En décembre 2000, Simone Veil devient la première présidente de la Fondation pour la mémoire de la Shoah, créée à la suite de la Commission Mattéoli sur les spoliations des biens juifs par le régime de Vichy. Elle y défend, dans un premier temps, l’idée que les fonds alloués à la recherche et à la réalisation d’œuvres de toute nature doivent concerner exclusivement l’histoire des juifs, de l’antisémitisme, de l’histoire de l’extermination, ce qui semble aller de soi. Pourtant, très vite, les membres du conseil d’administration et des commissions (dont j’étais) sont confrontés à une autre réalité. L’antisémitisme ne peut s’analyser en dehors des autres formes de racisme, et la FMS doit donc réfléchir à la manière de prendre en compte les travaux sur d’autres discriminations. De même, il fallait intégrer le fait que les études de la Shoah étaient de plus en plus comparatives. Elles prenaient de plus en plus en compte l’histoire des autres grands génocides du XXe siècle: celui des Arméniens, en 1915; celui des Cambodgiens, en 1975; celui des Tutsi, en 1994, ou encore la situation en ex-Yougoslavie.

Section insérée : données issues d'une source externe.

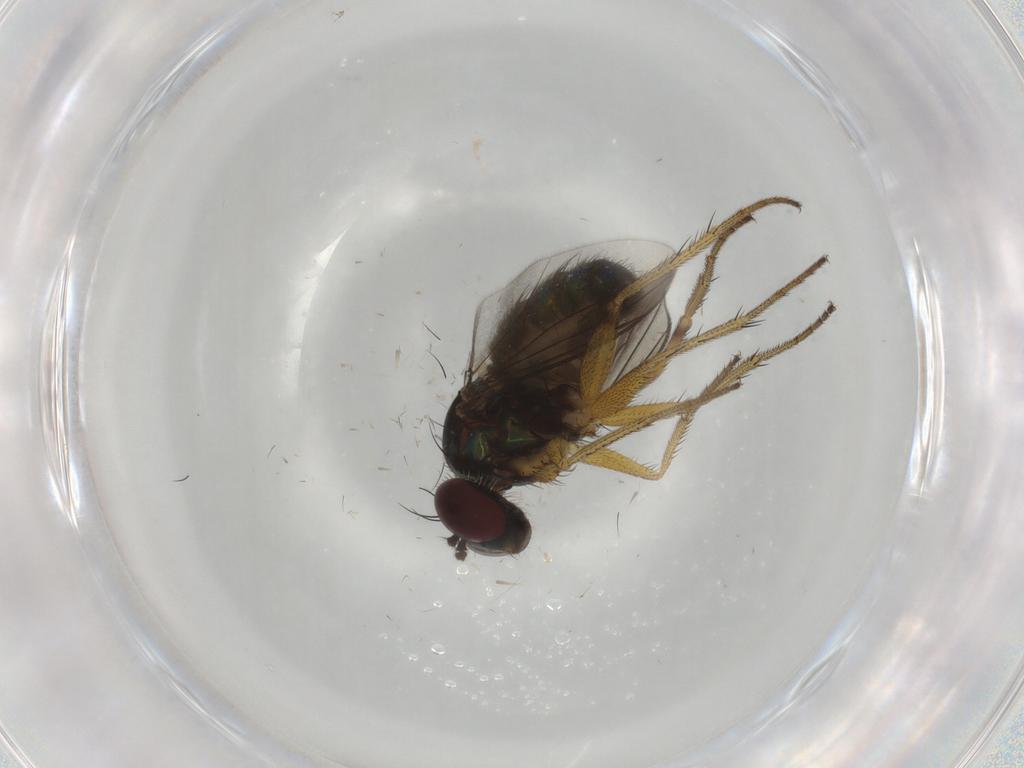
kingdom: Animalia
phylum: Arthropoda
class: Insecta
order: Diptera
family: Dolichopodidae
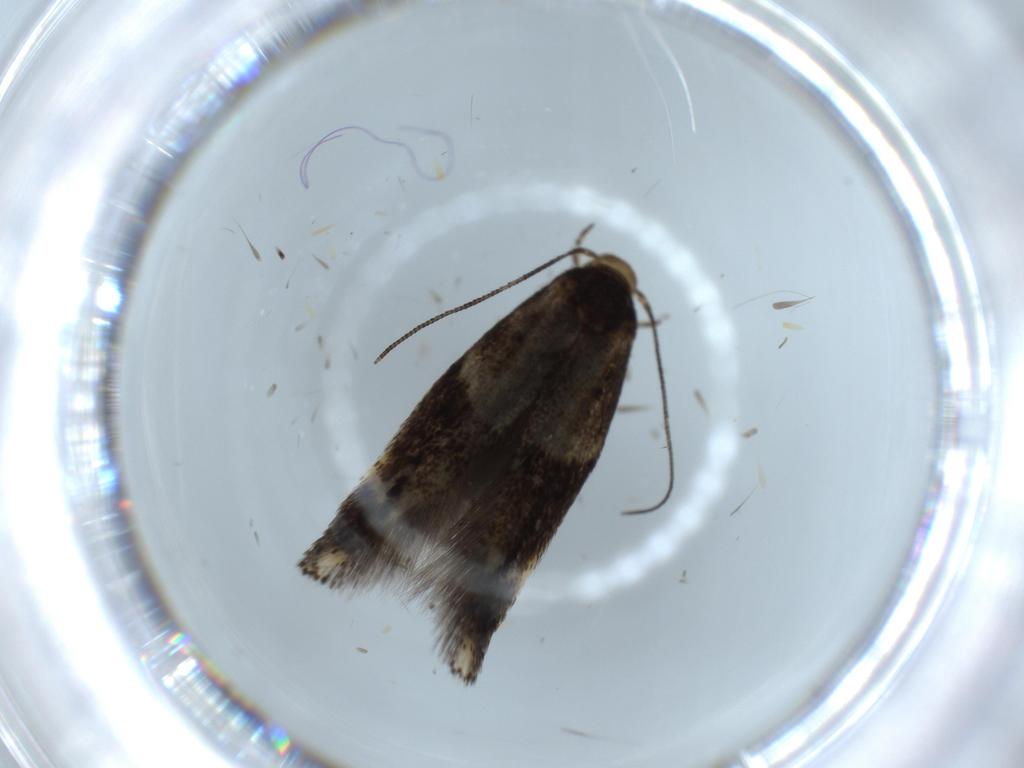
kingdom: Animalia
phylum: Arthropoda
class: Insecta
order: Lepidoptera
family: Elachistidae
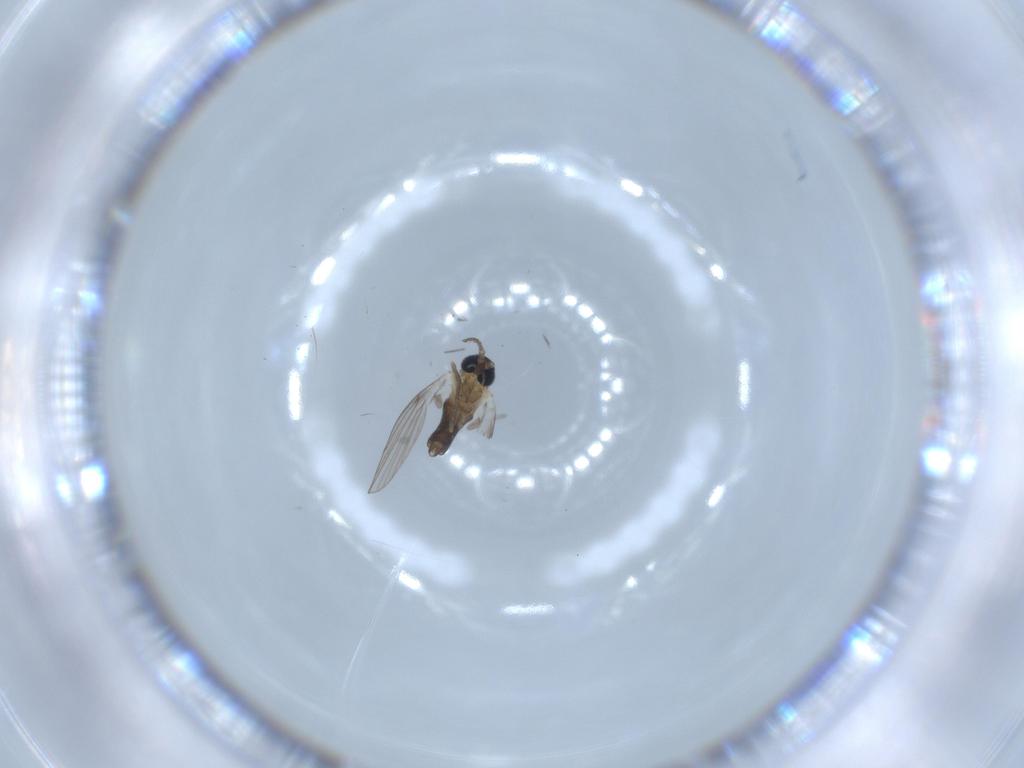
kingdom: Animalia
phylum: Arthropoda
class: Insecta
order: Diptera
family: Psychodidae
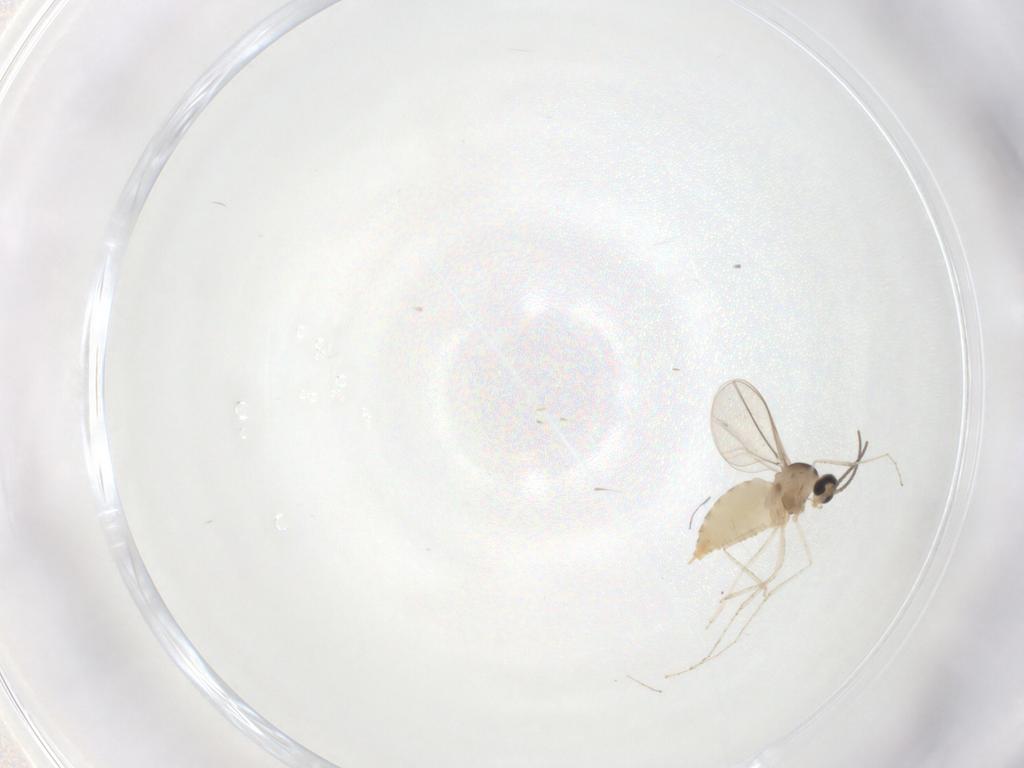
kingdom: Animalia
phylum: Arthropoda
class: Insecta
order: Diptera
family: Cecidomyiidae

En 1986, le centre de recherches de Yad Vashem, à Jérusalem, l’un des hauts lieux de la mémoire et de l’histoire de la Shoah, avait lancé la revue internationale Holocaust and Genocide Studies. C’est une évolution majeure des esprits alors que, dans le débat politique international, domine encore l’idée d’une singularité radicale de la Shoah, une position qui rend toute démarche comparative difficile, sinon suspecte. Dans un entretien récent, l’historienne Annette Wieviorka, qui fut proche de Simone Veil, explique la crainte qu’avait l’ancienne déportée de voir alors cet événement banalisé, « relativisé », la notion de « génocide » ou la référence à la Shoah étant de plus en plus utilisée et instrumentalisée dans les années 2000 pour défendre la mémoire d’autres causes, certaines légitimes, d’autres moins. Son évolution par la suite n’en est que plus remarquable. C’est elle, en effet, qui acceptera que la FMS commence à financer des recherches sur d’autres génocides, en particulier sur l’Arménie ou le Rwanda. Cela aura un impact décisif sur la production de thèses ou d’ouvrages, ou encore sur la politique du Mémorial de la Shoah, lui aussi ouvert depuis une décennie à l’histoire et à la mémoire des crimes de masse en général.
Compte tenu de son autorité en la matière, sans elle, sans cette capacité à changer sa vision des choses, une mission comme celle en cours sur l’enseignement des génocides n’aurait tout simplement pas été possible. Simone Veil aura montré avec éclat que pour défendre la mémoire des disparus, la survivante qu’elle était avait réussi, dans ce registre aussi, à être pleinement une femme de son temps.Henri ROUSSO, Historien, directeur de recherches au CNRS (Institut d’histoire du temps présent)
Article publié le 4 juillet 2017 sur le site du Huffington post
[1] Simone Veil, Une Vie, Paris, Édition Stock, 2007, chapitre XI.
[2] École des hautes études en sciences sociales, L’Allemagne nazie et le génocide juif, Paris, Hautes Études/Gallimard/Le Seuil, 1985.
[3] François Bédarida (dir), La politique nazie d’extermination, Paris, Albin Michel et Institut d’histoire du temps présent, 1989
[4] Pierre Laborie, « Historiens sous haute surveillance », Esprit, 198, 1994, p. 36-49.